Ces formations sont généralement courtes (quelques jours à quelques semaines), pratiques, et débouchent sur une certification reconnue par les employeurs du secteur. Elles correspondent à une logique d’insertion ou de maintien dans l’emploi plutôt qu’à un projet de développement personnel à long terme.
Pour les diplômés du supérieur
Les titulaires de diplômes bac +2 et au-delà mobilisent davantage le CPF pour des formations complémentaires : langues étrangères (anglais professionnel, TOEIC), compétences numériques, management, ou préparation à des certifications sectorielles valorisantes.
Ces formations s’inscrivent souvent dans une stratégie de carrière à moyen terme : améliorer son employabilité, préparer une mobilité interne, ou accumuler des droits en vue d’un projet futur plus ambitieux. Certains cadres préfèrent épargner leur CPF pendant plusieurs années pour financer une formation onéreuse comme un MBA ou une certification internationale.
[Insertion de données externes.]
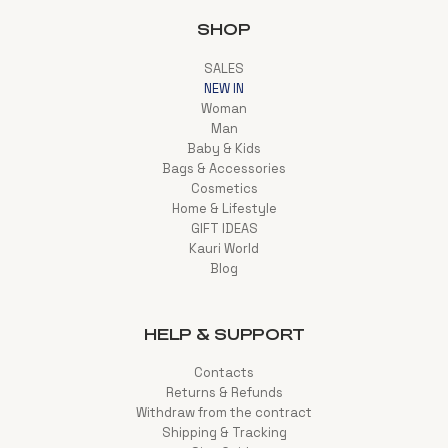
SHOP
SALES
NEW IN
Woman
Man
Baby & Kids
Bags & Accessories
Cosmetics
Home & Lifestyle
GIFT IDEAS
Kauri World
Blog
HELP & SUPPORT
Contacts
Returns & Refunds
Withdraw from the contract
Shipping & Tracking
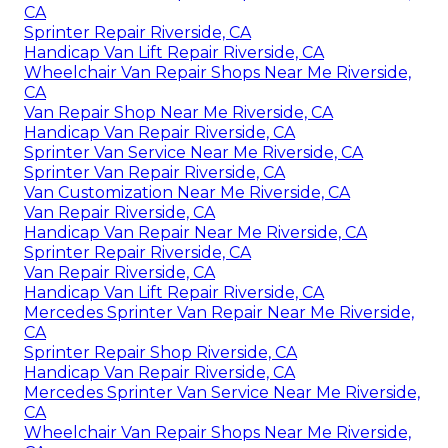
CA
Sprinter Repair Riverside, CA
Handicap Van Lift Repair Riverside, CA
Wheelchair Van Repair Shops Near Me Riverside,
CA
Van Repair Shop Near Me Riverside, CA
Handicap Van Repair Riverside, CA
Sprinter Van Service Near Me Riverside, CA
Sprinter Van Repair Riverside, CA
Van Customization Near Me Riverside, CA
Van Repair Riverside, CA
Handicap Van Repair Near Me Riverside, CA
Sprinter Repair Riverside, CA
Van Repair Riverside, CA
Handicap Van Lift Repair Riverside, CA
Mercedes Sprinter Van Repair Near Me Riverside,
CA
Sprinter Repair Shop Riverside, CA
Handicap Van Repair Riverside, CA
Mercedes Sprinter Van Service Near Me Riverside,
CA
Wheelchair Van Repair Shops Near Me Riverside,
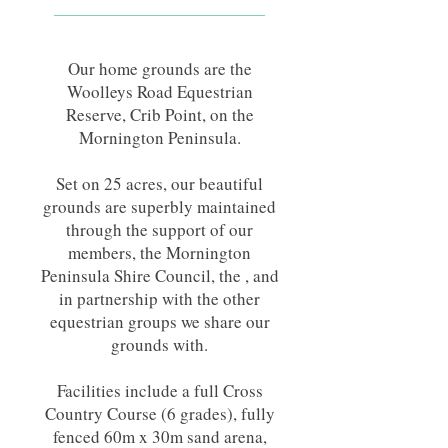
Our home grounds are the
Woolleys Road Equestrian
Reserve, Crib Point, on the
Mornington Peninsula.
Set on 25 acres, our beautiful
grounds are superbly maintained
through the support of our
members, the Mornington
Peninsula Shire Council, the , and
in partnership with the other
equestrian groups we share our
grounds with.
Facilities include a full Cross
Country Course (6 grades), fully
fenced 60m x 30m sand arena,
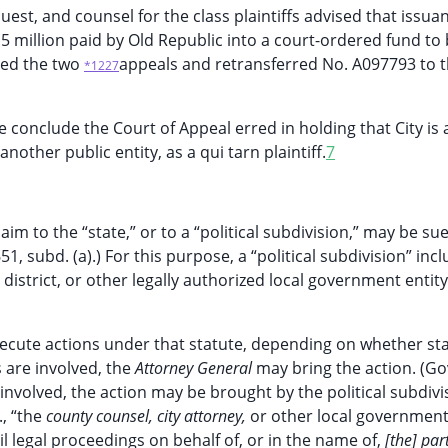
est, and counsel for the class plaintiffs advised that issua
5 million paid by Old Republic into a court-ordered fund to
red the two
appeals and retransferred No. A097793 to 
*1227
conclude the Court of Appeal erred in holding that City is 
other public entity, as a qui tarn plaintiff.
7
m to the “state,” or to a “political subdivision,” may be su
1, subd. (a).) For this purpose, a “political subdivision” inc
 district, or other legally authorized local government entity
secute actions under that statute, depending on whether sta
 are involved, the
Attorney General
may bring the action. (Go
involved, the action may be brought by the political subdivi
., “the
county counsel, city attorney,
or other local government 
vil legal proceedings on behalf of, or in the name of,
[the] par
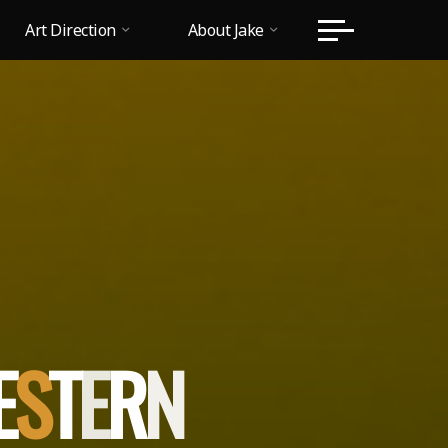
Art Direction
About Jake
T
E
S
T
E
R
N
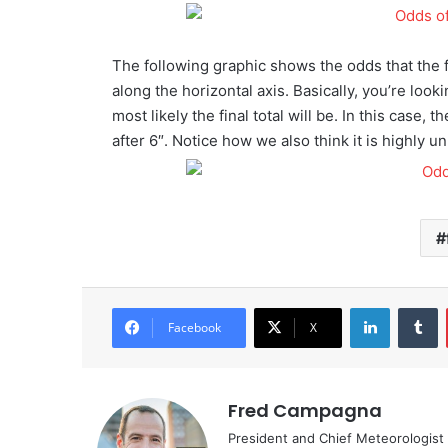
The following graphic shows the odds that the fi
along the horizontal axis. Basically, you’re look
most likely the final total will be. In this case
after 6″. Notice how we also think it is highly un
LinkedIn
Tumblr
Facebook
X
Fred Campagna
President and Chief Meteorologist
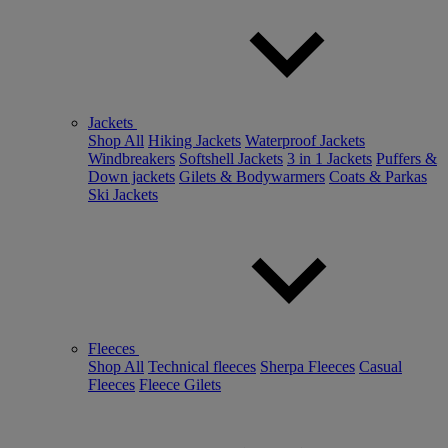
Jackets
Shop All
Hiking Jackets
Waterproof Jackets
Windbreakers
Softshell Jackets
3 in 1 Jackets
Puffers &
Down jackets
Gilets & Bodywarmers
Coats & Parkas
Ski Jackets
Fleeces
Shop All
Technical fleeces
Sherpa Fleeces
Casual
Fleeces
Fleece Gilets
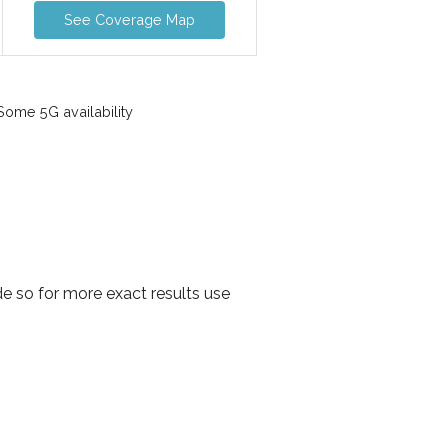
See Coverage Map
ome 5G availability
e so for more exact results use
💡 Le CPF Réduit-il Vraiment les Inégalités ?
La réponse est nuancée. D’un côté, le CPF a indéniablement ouvert l’accès à la formation pour des publics qui en étaient largement exclus auparavant. La sur-représentation des non-diplômés parmi les utilisateurs, même modeste, représente un renversement historique.
De l’autre, des inégalités structurelles persistent. Les diplômés du supérieur continuent de bénéficier de multiples canaux de formation (entreprise, réseaux professionnels, autofinancement) qui leur permettent de maintenir leur avance. Le CPF ne fait qu’ajouter une option supplémentaire à leur palette déjà fournie.
Par ailleurs, la qualité et la pertinence des formations suivies posent question. Si les non-diplômés utilisent massivement le CPF pour le permis de conduire, cette formation, bien qu’utile, ne constitue pas à proprement parler une montée en qualification. Les véritables formations diplômantes ou certifiantes de niveau supérieur restent moins sollicitées par ce public, par manque d’information, de temps, ou de confiance en soi.
🔮 Perspectives et Recommandations
Pour que le CPF tienne pleinement sa promesse de réduction des inégalités éducatives, plusieurs pistes méritent d’être explorées.
L’accompagnement personnalisé des publics non qualifiés apparaît essentiel. Le Conseil en Évolution Professionnelle (CEP), service gratuit mais méconnu, pourrait jouer un rôle crucial pour aider ces personnes à identifier les formations réellement qualifiantes correspondant à leur projet. Sans accompagnement, beaucoup se limitent aux formations les plus visibles ou les plus simples d’accès, pas nécessairement les plus utiles pour leur parcours.
La simplification des cofinancements permettrait aux moins qualifiés d’accéder à des formations plus ambitieuses dépassant leur solde CPF. Les mécanismes d’abondement par France Travail, les Régions ou les Opco existent, mais restent opaques pour la plupart des bénéficiaires potentiels.
Enfin, une attention particulière devrait être portée à l’impact du reste à charge sur les publics modestes. Si les demandeurs d’emploi sont exemptés, les salariés à bas revenus non accompagnés par leur employeur doivent toujours s’acquitter de la participation forfaitaire, ce qui peut freiner leurs projets de formation.
Sources : DARES, « Le compte personnel de formation en 2024 » (juillet 2025) ; France Compétences, Rapport 2024 ; Service-public.fr, conditions d’alimentation du CPF ; Caisse des Dépôts, études sur les usages du CPF.